Hmm, I still don't see anything there about how you're going to make fun of President Obama. Perhaps most symbolically, Saturday Night Live's usually-awesome Fred Armisen has Obama's gestures and speech patterns down pretty well, but hasn't yet managed to actually say anything funny, which is especially disappointing in comparison to Will Ferrell's twitchy W. and Darrell Hammond's lascivious Bubba. Thankfully, the first two nights of post-Obama-win TV comedy have shown a few glimmers of hope. Some clips after the jump.
South Park producers must have stayed up all night Tuesday after Obama's speech, incorporating much of his exact verbiage into their Wednesday night episode. The plot was pretty amusing, imagining all the candidates (minus, tellingly, Joe Biden) as secret members of a team of master thieves, running for the White House just to gain access to the Hope Diamond. The portrayal of Barack as a kind of bland, hapless dork (earning the scorn of the driven, brilliant Michelle) was amusing for its absurdity, but of course it was Palin who got the funniest take: faking the dopiness, she's really a brilliant super-spy, delivering rapid-paced technical jargon with a British accent. If only.

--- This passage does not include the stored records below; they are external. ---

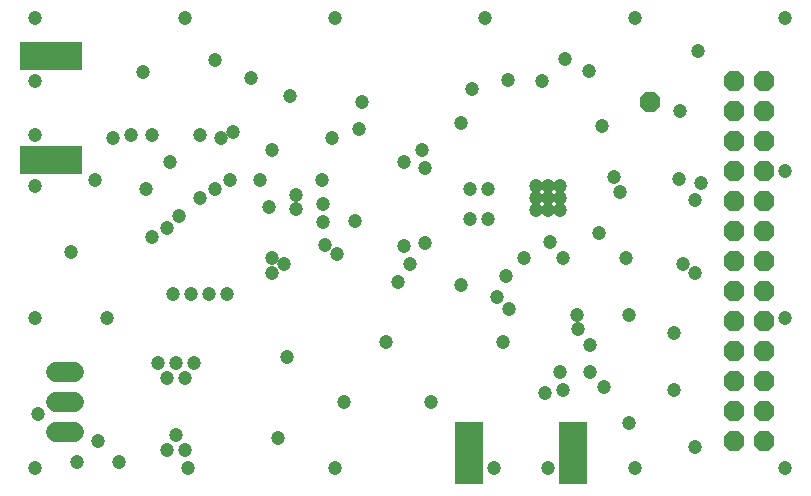
<source format=gbs>
G75*
%MOIN*%
%OFA0B0*%
%FSLAX25Y25*%
%IPPOS*%
%LPD*%
%AMOC8*
5,1,8,0,0,1.08239X$1,22.5*
%
%ADD10OC8,0.06800*%
%ADD11R,0.20800X0.09800*%
%ADD12R,0.09800X0.20800*%
%ADD13C,0.06800*%
%ADD14C,0.04737*%
D10*
X0248506Y0165506D03*
X0276506Y0162506D03*
X0276506Y0172506D03*
X0286506Y0172506D03*
X0286506Y0162506D03*
X0286506Y0152506D03*
X0286506Y0142506D03*
X0276506Y0142506D03*
X0276506Y0152506D03*
X0276506Y0132506D03*
X0286506Y0132506D03*
X0286506Y0122506D03*
X0286506Y0112506D03*
X0276506Y0112506D03*
X0276506Y0122506D03*
X0276506Y0102506D03*
X0276506Y0092506D03*
X0286506Y0092506D03*
X0286506Y0102506D03*
X0286506Y0082506D03*
X0286506Y0072506D03*
X0276506Y0072506D03*
X0276506Y0082506D03*
X0276506Y0062506D03*
X0286506Y0062506D03*
X0286506Y0052506D03*
X0276506Y0052506D03*
D11*
X0048606Y0146106D03*
X0048606Y0180906D03*
D12*
X0188106Y0048606D03*
X0222906Y0048606D03*
D13*
X0056506Y0055506D02*
X0050506Y0055506D01*
X0050506Y0065506D02*
X0056506Y0065506D01*
X0056506Y0075506D02*
X0050506Y0075506D01*
D14*
X0043506Y0043506D03*
X0057506Y0045506D03*
X0064506Y0052506D03*
X0071506Y0045506D03*
X0087506Y0049506D03*
X0090506Y0054506D03*
X0093506Y0049506D03*
X0094506Y0043506D03*
X0124506Y0053506D03*
X0143506Y0043506D03*
X0146506Y0065506D03*
X0127506Y0080506D03*
X0107506Y0101506D03*
X0101506Y0101506D03*
X0095506Y0101506D03*
X0089506Y0101506D03*
X0067506Y0093506D03*
X0084506Y0078506D03*
X0087506Y0073506D03*
X0090506Y0078506D03*
X0093506Y0073506D03*
X0096506Y0078506D03*
X0122506Y0108506D03*
X0126506Y0111506D03*
X0122506Y0113506D03*
X0140006Y0118006D03*
X0144006Y0115006D03*
X0139506Y0125506D03*
X0130506Y0130006D03*
X0130506Y0134506D03*
X0139506Y0131506D03*
X0139006Y0139506D03*
X0122506Y0149506D03*
X0109506Y0155506D03*
X0105506Y0153506D03*
X0098506Y0154506D03*
X0088506Y0145506D03*
X0082506Y0154506D03*
X0075506Y0154506D03*
X0069506Y0153506D03*
X0055506Y0146006D03*
X0049506Y0146006D03*
X0043506Y0146006D03*
X0043506Y0137506D03*
X0063506Y0139506D03*
X0080506Y0136506D03*
X0091506Y0127506D03*
X0087506Y0123506D03*
X0082506Y0120506D03*
X0098506Y0133506D03*
X0103506Y0136506D03*
X0108506Y0139506D03*
X0118506Y0139506D03*
X0121506Y0130506D03*
X0150006Y0126006D03*
X0166506Y0117506D03*
X0173506Y0118506D03*
X0168506Y0111506D03*
X0164506Y0105506D03*
X0185506Y0104506D03*
X0197506Y0100506D03*
X0201506Y0096506D03*
X0200506Y0107506D03*
X0206506Y0113506D03*
X0215006Y0119006D03*
X0219506Y0113506D03*
X0231506Y0122006D03*
X0240506Y0113506D03*
X0259506Y0111506D03*
X0263506Y0108506D03*
X0241506Y0094506D03*
X0256506Y0088506D03*
X0228506Y0084506D03*
X0224506Y0090006D03*
X0224006Y0094506D03*
X0199506Y0085506D03*
X0218506Y0075506D03*
X0219506Y0069506D03*
X0213506Y0068506D03*
X0228506Y0075506D03*
X0233006Y0070506D03*
X0241506Y0058506D03*
X0256506Y0069506D03*
X0263506Y0050506D03*
X0243506Y0043506D03*
X0223006Y0043506D03*
X0223006Y0049506D03*
X0223006Y0055506D03*
X0214506Y0043506D03*
X0196506Y0043506D03*
X0188006Y0043506D03*
X0188006Y0049506D03*
X0188006Y0055506D03*
X0175506Y0065506D03*
X0160506Y0085506D03*
X0188506Y0126506D03*
X0194506Y0126506D03*
X0194506Y0136506D03*
X0188506Y0136506D03*
X0173506Y0143506D03*
X0166506Y0145506D03*
X0172506Y0149506D03*
X0185506Y0158506D03*
X0189006Y0170006D03*
X0201006Y0173006D03*
X0212506Y0172506D03*
X0220006Y0180006D03*
X0228006Y0176006D03*
X0243506Y0193506D03*
X0264506Y0182506D03*
X0258506Y0162506D03*
X0232506Y0157506D03*
X0236506Y0140506D03*
X0238506Y0135506D03*
X0258006Y0140006D03*
X0265506Y0138506D03*
X0263506Y0133006D03*
X0293506Y0142506D03*
X0293506Y0093506D03*
X0293506Y0043506D03*
X0218506Y0129506D03*
X0218506Y0133506D03*
X0214506Y0133506D03*
X0214506Y0129506D03*
X0210506Y0129506D03*
X0210506Y0133506D03*
X0210506Y0137506D03*
X0214506Y0137506D03*
X0218506Y0137506D03*
X0151506Y0156506D03*
X0142506Y0153506D03*
X0152506Y0165506D03*
X0128506Y0167506D03*
X0115506Y0173506D03*
X0103506Y0179506D03*
X0093506Y0193506D03*
X0079506Y0175506D03*
X0055506Y0181006D03*
X0049506Y0181006D03*
X0043506Y0181006D03*
X0043506Y0172506D03*
X0043506Y0154506D03*
X0043506Y0193506D03*
X0143506Y0193506D03*
X0193506Y0193506D03*
X0293506Y0193506D03*
X0055506Y0115506D03*
X0043506Y0093506D03*
X0044506Y0061506D03*
M02*

</source>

So far, what I've seen of Chocolate News seems like it's just an excuse for David Alan Grier to dress up in ladies' clothes, but his first post-election show managed to balance both a respectful awe at the moment and edgy hilarity. He discussed Obama's win with another "white-talking black guy" who greeted the news with an appropriate, "dude, that's awesome." And sure, Grier got to put on another fat suit and wig, but his portrayal of a dippy poll worker and her continual mispronunciation of the president-elect's name ("Balack Pajama"?) was milk-out-the-nose funny.
Jon Stewart's comedic instincts still suffer under his clear relief at Obama's win, and he acknowledged the situation Wednesday by following up a mildly successful William Ayers joke with a sarcastic cry: "How are we going to make this s*** funny?!" Sure, it was pretty cute seeing Stewart debut his Obama impression, which turned out to be exactly the same as his sneering Bush impression, except with the words "yes we can." But how long can he keep doing Bush? It took "senior black correspondent" Larry Wilmore's segment on "black liberal guilt" last night to really raise the comedy stakes:
What have we learned? Well, there's reassuringly funny stuff out there, but a good take on Obama still seems miles away. As our least-obviously-funny president since Ford, perhaps someone should look to Chevy Chase as our guide: his klutzy Gerald was hilarious precisely because it was a deadpan anti-impression, exaggerating the president's one or two random mishaps into a nonstop cavalcade of slapstick mayhem. Of course, we have no evidence Obama is prone to head-bumping or phone-dropping, but Fred Armisen's impression could really use some shaking up, or some absurdity. Maybe that's the new comedic zeitgeist: author and Mother Jones contributor Dennis Cass predicts we'll see "the return of screwball," and while I'm as big a fan of snark as you'll find, I hope he's right.